The impact of adding vinblastine to a 4-month chemotherapy regimen, based on the Non-Hodgkin's Lymphoma Berlin-Frankfurt-Münster 90 protocol, in childhood high-risk anaplastic large-cell lymphoma ...(ALCL) was assessed.
Children and adolescents with high-risk ALCL, defined by mediastinal, lung, liver, spleen, or skin involvement, were eligible for the trial. After a prephase and one chemotherapy course, patients were randomly assigned to receive either five further chemotherapy courses without vinblastine or the same regimen with one vinblastine injection (6 mg/m(2)) during each course followed by weekly vinblastine to complete a total of 1 year of treatment. The primary end point was event-free survival (EFS), analyzed on the intent-to-treat population.

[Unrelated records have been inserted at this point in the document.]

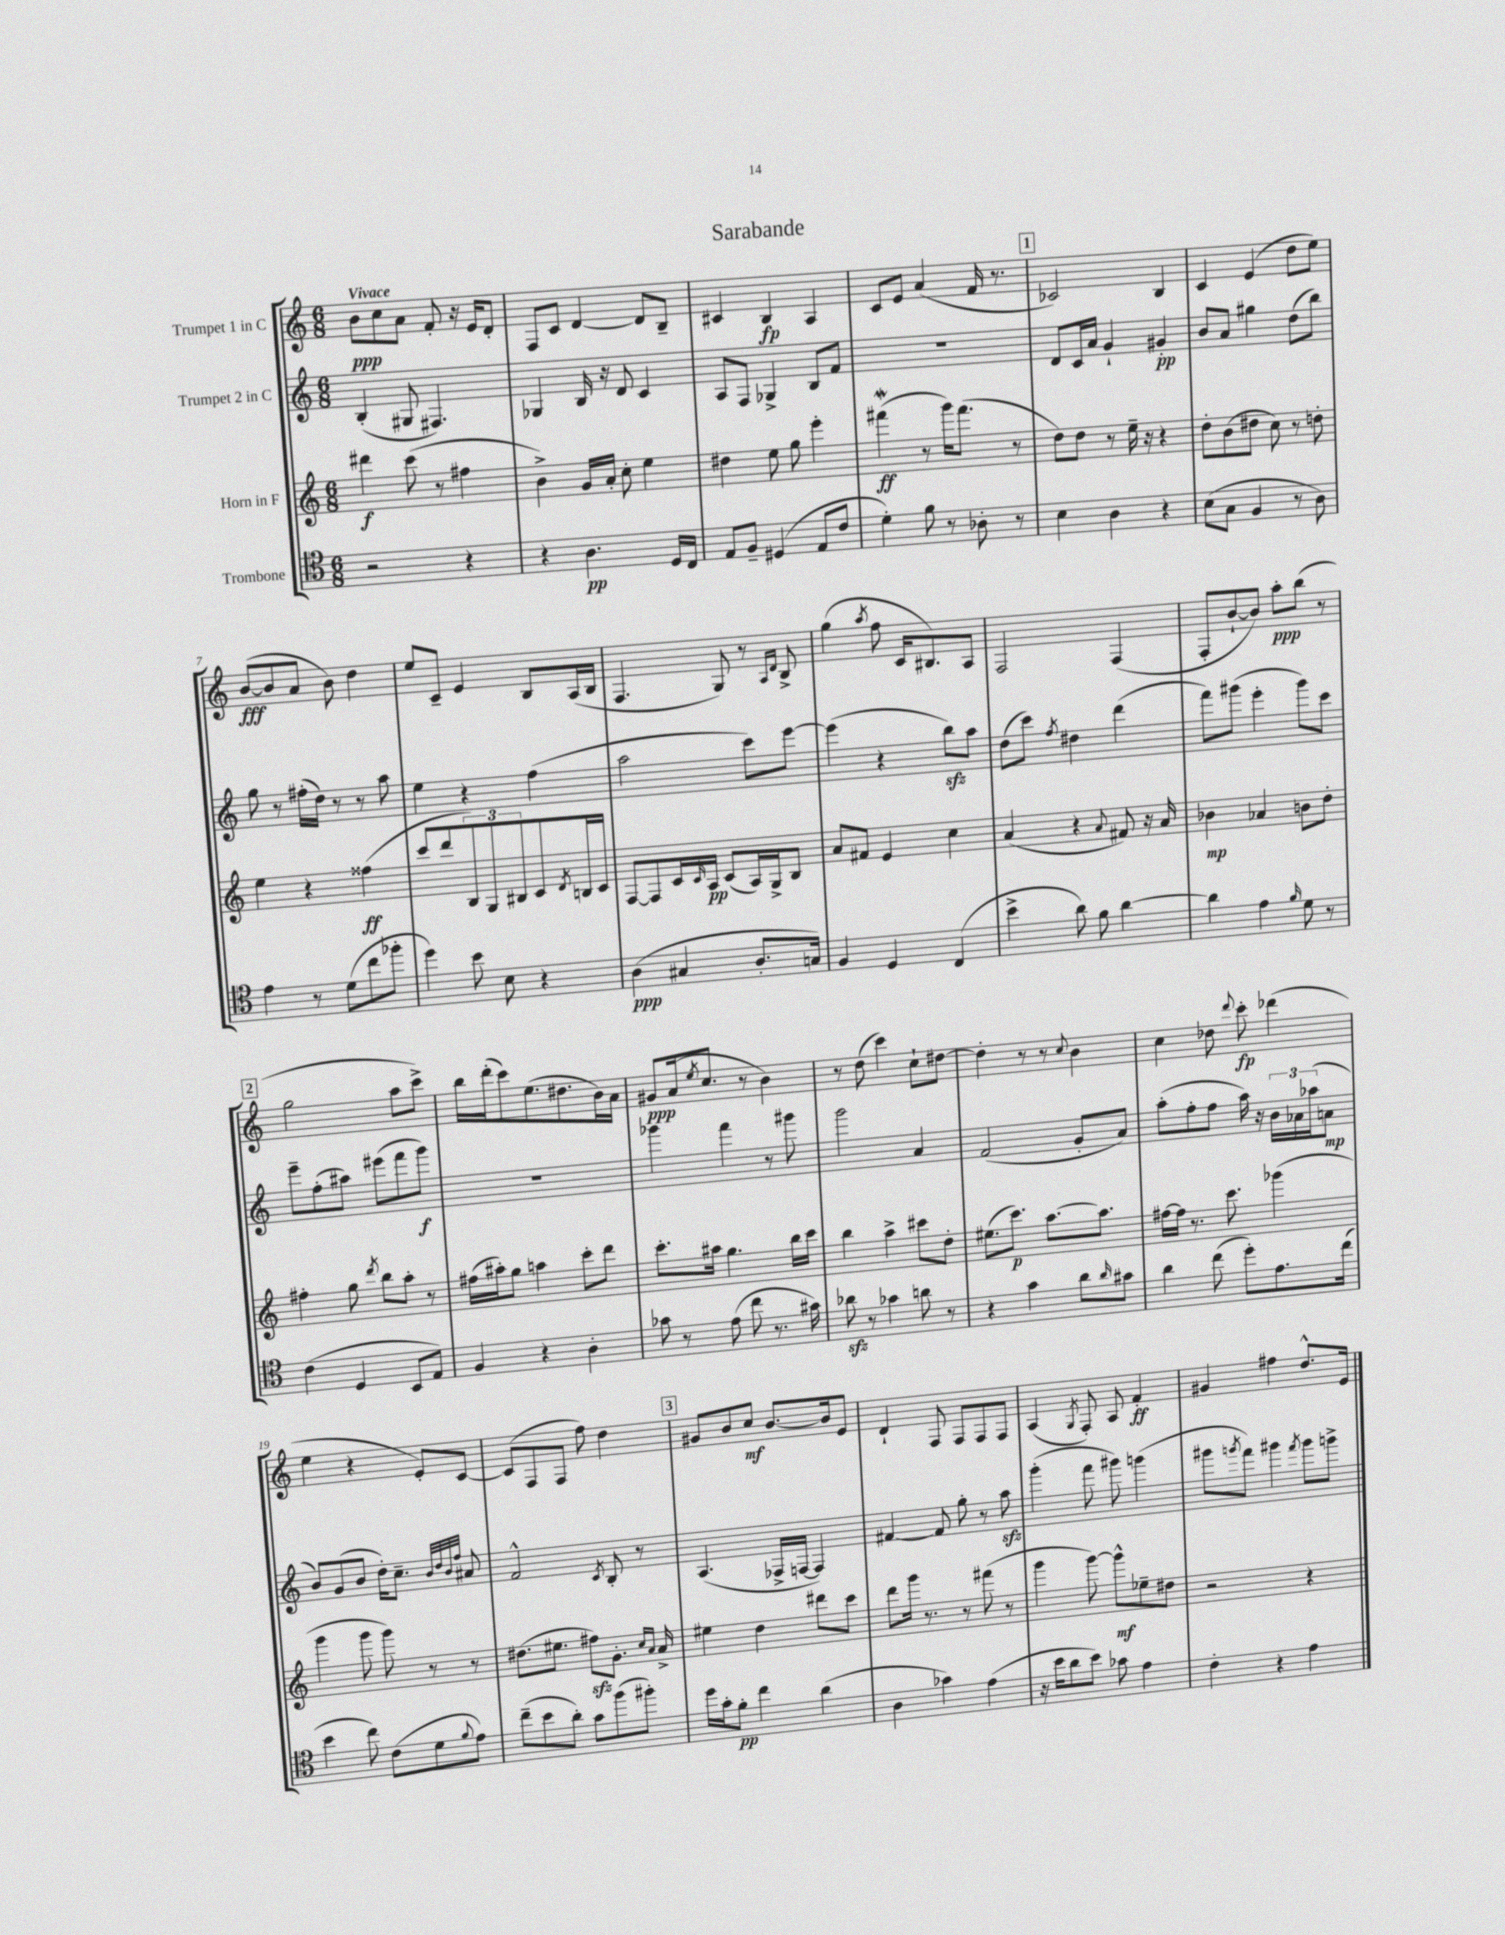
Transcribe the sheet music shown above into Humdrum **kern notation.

**kern	**dynam	**kern	**dynam	**kern	**dynam	**kern	**dynam
*part4	*part4	*part3	*part3	*part2	*part2	*part1	*part1
*staff4	*staff4	*staff3	*staff3	*staff2	*staff2	*staff1	*staff1
*I"Trombone	*	*I"Horn in F	*	*I"Trumpet 2 in C	*	*I"Trumpet 1 in C	*
*clefC4	*	*clefG2	*	*clefG2	*	*clefG2	*
*k[]	*	*k[]	*	*k[]	*	*k[]	*
*M6/8	*	*M6/8	*	*M6/8	*	*M6/8	*
=1	=1	=1	=1	=1	=1	=1	=1
!	!	!	!	!	!	!LO:TX:a:B:t=Vivace	!
2r	.	4ddd#X\	f	(4B'/	.	8b\L	ppp
.	.	.	.	.	.	8cc\	.
.	.	(8ccc\	.	8G#X/	.	8a\J	.
.	.	8r	.	4.F#X/)	.	8f'/	.
4r	.	4ff#X\	.	.	.	16r	.
.	.	.	.	.	.	16e/KL	.
.	.	.	.	.	.	8d'/J	.
=2	=2	=2	=2	=2	=2	=2	=2
4r	.	4b^\)	.	4G-X/	.	8F/L	.
.	.	.	.	.	.	8c/J	.
4.A\	pp	16g/LL	.	16B/	.	[4d/	.
.	.	16a'/JJ	.	16r	.	.	.
.	.	8cc'\	.	8d/	.	.	.
.	.	4ee\	.	4c/	.	8d/L]	.
16D/LL	.	.	.	.	.	8B~/J	.
16C/JJ	.	.	.	.	.	.	.
=3	=3	=3	=3	=3	=3	=3	=3
8E/L	.	4dd#X\	.	8A/L	.	4c#X/	.
8F~/J	.	.	.	8F/J	.	.	.
(4D#X/	.	8ee\	.	4G-X^/	.	4B/	fp
.	.	8gg\	.	.	.	.	.
8E/L	.	4eee'\	.	8B/L	.	4A/	.
8c/J	.	.	.	8f/J	.	.	.
=4	=4	=4	=4	=4	=4	=4	=4
4d'\)	.	(4fff#XW\	ff	2.r	.	8c/L	.
.	.	.	.	.	.	8e/J	.
8f\	.	8r	.	.	.	(4a/	.
8r	.	16ggg\KL)	.	.	.	.	.
.	.	(8.fff#\J	.	.	.	.	.
8A-X'\	.	.	.	.	.	16f/	.
.	.	.	.	.	.	8.r	.
8r	.	8r	.	.	.	.	.
!!LO:REH:place=s1:t=1
=5	=5	=5	=5	=5	=5	=5	=5
4B\	.	8dd\L)	.	8d/L	.	2c-X/)	.
.	.	8dd\J	.	16c/L	.	.	.
.	.	.	.	16a/JJ	.	.	.
4A\	.	8r	.	4g`/	.	.	.
.	.	16ee~\	.	.	.	.	.
.	.	16r	.	.	.	.	.
4r	.	4r	.	4g#X'/	pp	4B/	.
=6	=6	=6	=6	=6	=6	=6	=6
(8B\L	.	8dd'\L	.	8b/L	.	4c/	.
8G\J	.	(8b\	.	8a/J	.	.	.
4F/	.	8dd#X\J	.	4gg#X\	.	(4e/	.
.	.	8cc\)	.	.	.	.	.
8r	.	8r	.	(8dd\L	.	8dd\L	.
8A\)	.	8ddn'\	.	8bb\J)	.	8ee\J)	.
!!LO:LB:g=z
=7	=7	=7	=7	=7	=7	=7	=7
4e\	.	4ee\	.	8gg\	.	([8b/L	fff
.	.	.	.	8r	.	8b/]	.
8r	.	4r	.	(16ff#X'\LL	.	8a/J	.
.	.	.	.	16dd\JJ)	.	.	.
(8d\L	.	.	.	8r	.	8b\)	.
8cc\	.	(4ff##X\	ff	8r	.	4dd\	.
8ff-X'\J	.	.	.	8aa\	.	.	.
=8	=8	=8	=8	=8	=8	=8	=8
4dd\)	.	8ccc/L	.	4ee\	.	8ee/L	.
.	.	8ddd/	.	.	.	8c~/J	.
8b\	.	12B/)	.	4r	.	4e/	.
.	.	12G/	.	.	.	.	.
8B\	.	.	.	.	.	.	.
.	.	12B#X/	.	.	.	.	.
4r	.	8c/	.	(4ff\	.	8B/L	.
.	.	8qd/	.	.	.	.	.
.	.	16Bn/L	.	.	.	(16A/L	.
.	.	16c/JJ	.	.	.	16B/JJ	.
=9	=9	=9	=9	=9	=9	=9	=9
(4A\	ppp	[8F/L	.	2aa\	.	4.F/	.
.	.	8F/]	.	.	.	.	.
4G#X/	.	16c/L	.	.	.	.	.
.	.	16qqc/	.	.	.	.	.
.	.	16A/JJ	pp	.	.	.	.
.	.	(8c/L	.	.	.	8G/)	.
8.A'/L	.	16A/L)	.	8ccc\L)	.	8r	.
.	.	16G^/J	.	.	.	.	.
.	.	.	.	.	.	16qqA/LL	.
.	.	.	.	.	.	16qqd/JJ	.
.	.	8B/J	.	[8eee\J	.	8B^/	.
16Gn/Jk)	.	.	.	.	.	.	.
=10	=10	=10	=10	=10	=10	=10	=10
4F/	.	8a/L	.	(4eee\]	.	(4gg\	.
.	.	8f#X/J	.	.	.	.	.
.	.	.	.	.	.	8qaa/	.
4D/	.	4e/	.	4r	.	8ff\	.
.	.	.	.	.	.	16c/KL	.
.	.	.	.	.	.	8.B#X/)	.
(4C/	.	4cc\	.	8bbzz\L)	.	.	.
.	.	.	.	8aa\J	.	8A/J	.
=11	=11	=11	=11	=11	=11	=11	=11
4b^\	.	(4a/	.	(8dd\L	.	2F/	.
.	.	.	.	8ccc\J)	.	.	.
.	.	.	.	8qff/	.	.	.
8a\)	.	4r	.	4dd#X\	.	.	.
8f\	.	.	.	.	.	.	.
.	.	8qqa/	.	.	.	.	.
[4a\	.	8f#X/)	.	(4ddd\	.	(4F/	.
.	.	16r	.	.	.	.	.
.	.	16a/	.	.	.	.	.
=12	=12	=12	=12	=12	=12	=12	=12
4a\]	.	4b-X\	mp	8fff\L)	.	8F'/L	.
.	.	.	.	(8ggg#X\J	.	[8b`/	.
4e\	.	4a-X/	.	4eee'\	.	8b/J])	.
.	.	.	.	.	.	8aa'\L	ppp
16qqf/	.	.	.	.	.	.	.
8d\	.	8bn\L	.	8ggg#\L)	.	(8bb\J	.
8r	.	8dd'\J	.	8ccc\J	.	8r	.
!!LO:LB:g=z
!!LO:REH:place=s1:t=2
=13	=13	=13	=13	=13	=13	=13	=13
(4c\	.	4ff#X'\	.	8eee~\L	.	2gg\	.
.	.	.	.	(8ff'\	.	.	.
4D/	.	8gg\	.	8aa#X\J)	.	.	.
.	.	8qddd/	.	.	.	.	.
.	.	8bb\L	.	(8eee#X\L	.	.	.
8BB/L	.	8aa'\J	.	8fff\	.	8aa\L	.
8E/J)	.	8r	.	8ggg\J)	f	8ccc^\J)	.
=14	=14	=14	=14	=14	=14	=14	=14
4F/	.	(16ff#X\LL	.	2.r	.	16bb\LL	.
.	.	16aa#X'\J)	.	.	.	(16ddd'\J	.
.	.	8gg\J	.	.	.	8ccc\)	.
4r	.	4aan\	.	.	.	(8.ee\	.
.	.	.	.	.	.	8.dd#X\	.
4A'\	.	8ccc'\L	.	.	.	.	.
.	.	8ddd\J	.	.	.	16b\L)	.
.	.	.	.	.	.	16a\JJ	.
=15	=15	=15	=15	=15	=15	=15	=15
8g-X\	.	8.ccc'\L	.	4ggg-X\	.	8g#X/L	ppp
8r	.	.	.	.	.	(16a/k	.
.	.	.	.	.	.	8qee/	.
.	.	16aa#X\Jk	.	.	.	8.cc/J	.
(8e\	.	4.gg\	.	4fff\	.	.	.
8cc\	.	.	.	.	.	8r	.
8.r	.	.	.	8r	.	4b\)	.
.	.	16bb\LL	.	8ggg#X\	.	.	.
16g#X\)	.	16ccc\JJ	.	.	.	.	.
=16	=16	=16	=16	=16	=16	=16	=16
8a-Xzz\	.	4bb\	.	2ggg\	.	8r	.
8r	.	.	.	.	.	(8dd\	.
4g-X\	.	4aa^\	.	.	.	4ccc\)	.
8an\	.	8ccc#X\L	.	4a/	.	8cc`\L	.
8r	.	8dd'\J	.	.	.	[8dd#X\J	.
=17	=17	=17	=17	=17	=17	=17	=17
4r	.	(8.ee#X\L	.	(2f/	.	4dd#'\]	.
.	.	8.ccc\J)	p	.	.	.	.
4g\	.	.	.	.	.	8r	.
.	.	[8.aa\L	.	.	.	8r	.
.	.	.	.	.	.	8qqcc/	.
8a\L	.	.	.	8g'/L	.	4b\	.
.	.	8.aa\J]	.	.	.	.	.
16qqa/	.	.	.	.	.	.	.
8g#X\J	.	.	.	8a/J)	.	.	.
=18	=18	=18	=18	=18	=18	=18	=18
4a\	.	[16ff#X\LL	.	(8aa'\L	.	4cc\	.
.	.	16ff#\JJ]	.	.	.	.	.
.	.	8.r	.	8ff'\	.	.	.
(8cc\	.	.	.	8ff\J	.	8dd-X\	.
.	.	8.ccc\	.	.	.	.	.
.	.	.	.	.	.	8qqddd/	.
8dd'\L)	.	.	.	16aa\)	.	8ccc'\	fp
.	.	.	.	16r	.	.	.
8.e\	.	(4ggg-X\	.	24b\LL	.	(4ddd-X\	.
.	.	.	.	24a-X\	.	.	.
.	.	.	.	(24aa-X\J	.	.	.
.	.	.	.	8an\J	mp	.	.
(16cc\Jk	.	.	.	.	.	.	.
!!LO:LB:g=z
=19	=19	=19	=19	=19	=19	=19	=19
4b\	.	4ggg\	.	8b/L)	.	4ee\	.
.	.	.	.	(8g/	.	.	.
8cc\)	.	8ggg\	.	8b/J	.	4r	.
(8c\L	.	8ggg\)	.	16dd'\KL)	.	.	.
.	.	.	.	8.cc~\J	.	.	.
8d\	.	8r	.	.	.	8e'/L)	.
.	.	.	.	32qqb/LLL	.	.	.
.	.	.	.	32qqdd/	.	.	.
.	.	.	.	32qqb/	.	.	.
8qqf/	.	.	.	32qqff/JJJ	.	.	.
8e\J)	.	8r	.	8a#X/	.	[8c/J	.
=20	=20	=20	=20	=20	=20	=20	=20
(8cc~\L	.	(8.dd#X\L	.	2f^^/	.	(8c/L]	.
8b\	.	.	.	.	.	8F/	.
.	.	8.ee#X\J	.	.	.	.	.
8a'\J)	.	.	.	.	.	8F/J	.
8g\L	.	8ff#Xzz\L)	.	.	.	8ff\)	.
.	.	.	.	8qc/	.	.	.
(8ff\	.	8.g'\J	.	8B'/	.	4dd\	.
8ff#X'\J)	.	.	.	8r	.	.	.
.	.	16qqcc/LL	.	.	.	.	.
.	.	16qqa/JJ	.	.	.	.	.
.	.	16a^/	.	.	.	.	.
!!LO:REH:place=s1:t=3
=21	=21	=21	=21	=21	=21	=21	=21
16dd\LL	.	4ee#X\	.	(4.A/	.	8g#X/L	.
16g'\J	.	.	.	.	.	.	.
8f'\J	pp	.	.	.	.	8b/	.
4cc\	.	4dd\	.	.	.	8cc/J	mf
.	.	.	.	16F-X^/LL	.	[8.b/L	.
.	.	.	.	[16Fn/JJ	.	.	.
(4a\	.	8ddd#X\L	.	4F/])	.	.	.
.	.	.	.	.	.	16b/k]	.
.	.	8ccc\J	.	.	.	8e/J	.
=22	=22	=22	=22	=22	=22	=22	=22
4A\	.	8ddd\L	.	[4f#X/	.	4d`/	.
.	.	16ggg\Jk	.	.	.	.	.
.	.	8.r	.	.	.	.	.
4g-X\)	.	.	.	8f#/]	.	8F/	.
.	.	8r	.	8gg'\	.	8F/L	.
(4e\	.	(8fff#X\	.	8r	.	8F/	.
.	.	8r	.	8aazz\	.	8F/J	.
=23	=23	=23	=23	=23	=23	=23	=23
16r	.	4ggg\	.	(4ggg'\	.	(4A/	.
16b\KL	.	.	.	.	.	.	.
8a\	.	.	.	.	.	.	.
.	.	.	.	.	.	8qG/	.
8b\J)	.	[8ggg\)	.	8fff\	.	8F'/)	.
8g-X\	.	8ggg^^\L]	mf	8ggg#X\)	.	8A/	.
4e\	.	8ee-X~\	.	(4gggn\	.	4f'/	ff
.	.	8dd#X\J	.	.	.	.	.
=24	=24	=24	=24	=24	=24	=24	=24
4c'\	.	2r	.	8ggg#X\L	.	4g#X/	.
.	.	.	.	8qgggn/	.	.	.
.	.	.	.	8fff\J)	.	.	.
4r	.	.	.	4ggg#X\	.	4ff#X\	.
.	.	.	.	8qfff/	.	.	.
4e\	.	4r	.	8ggg#\L	.	8.dd^^/L	.
.	.	.	.	8gggn^\J	.	.	.
.	.	.	.	.	.	16e/Jk	.
==	==	==	==	==	==	==	==
*-	*-	*-	*-	*-	*-	*-	*-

Between November 1999 and June 2006, 110 patients were randomly assigned to receive vinblastine, and 107 were randomly assigned not to receive vinblastine. Median follow-up was 4.8 years. Patients in the vinblastine arm had a significantly reduced risk of events during the first year (hazard ratio HR = 0.31; 95% CI, 0.15 to 0.67; P = .002) followed by an increased risk thereafter (HR = 4.98; 95% CI, 1.65 to 15.0; P = .003). Consequently, EFS at 1 year differed significantly (91% in the vinblastine group v 74% in the no-vinblastine group), with no difference at 2 years (73% and 70%, respectively). Overall EFS curves did not differ significantly (HR = 0.91; 95% CI, 0.55 to 1.5; P = .71). Thirty-one percent of weekly doses of vinblastine were reduced as a result of hematologic toxicity, although vinblastine was discontinued for toxicity in only three patients.
Adding vinblastine during induction and as maintenance for a total treatment duration of 1 year significantly delayed the occurrence of relapses but did not reduce the risk of failure.